Thursday, May 19, 2005

Sun Bear's Legacy

My wife and I drove out with Kim and Trenton to visit my friend Edward. He owns a sizable chunk of land near Corkscrew Canyon Road that once belonged to a man by the name of Sun Bear. I don't know much about Sun Bear, except to say he established a non-profit organization known as the Bear Tribe, dedicated to teaching respect for Mother Earth and preserving spiritual practices from a variety of traditions. He died in the early 1990s.

The Bear Tribe no longer uses the site in any kind of organized manner, but a certain spirit of the land remains. Edward guided us through the area, scattered with cabins, stone medicine wheels, a "longhouse," a spring, and remnants of sacred doings from years ago.

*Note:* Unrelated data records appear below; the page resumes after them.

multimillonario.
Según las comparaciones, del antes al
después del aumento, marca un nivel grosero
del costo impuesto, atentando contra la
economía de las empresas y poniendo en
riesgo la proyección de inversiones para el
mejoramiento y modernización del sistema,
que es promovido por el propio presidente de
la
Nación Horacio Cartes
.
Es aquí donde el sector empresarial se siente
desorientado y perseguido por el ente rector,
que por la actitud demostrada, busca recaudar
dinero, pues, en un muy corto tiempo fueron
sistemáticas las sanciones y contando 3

Apparently people continue to visit informally and hold the land in reverence. In the short time we toured the site, someone visited unawares and placed an offering of fresh flowers at the center of one of the medicine wheels. We never saw the person, only the flowers, freshly cut and still unwithered by the sun.

When I was a teenager, I heard some disparaging comments about the Bear Tribe from other Native people, but I don't recall the exact nature of the criticism. I'm sure it had something to do with prejudice against "New Agers," but in spite of this vague and somewhat negative memory, I felt a strange power emanating from the land. The land itself is sacred, and holds echoes of the ones who most recently resided here and used the land for a sacred purpose.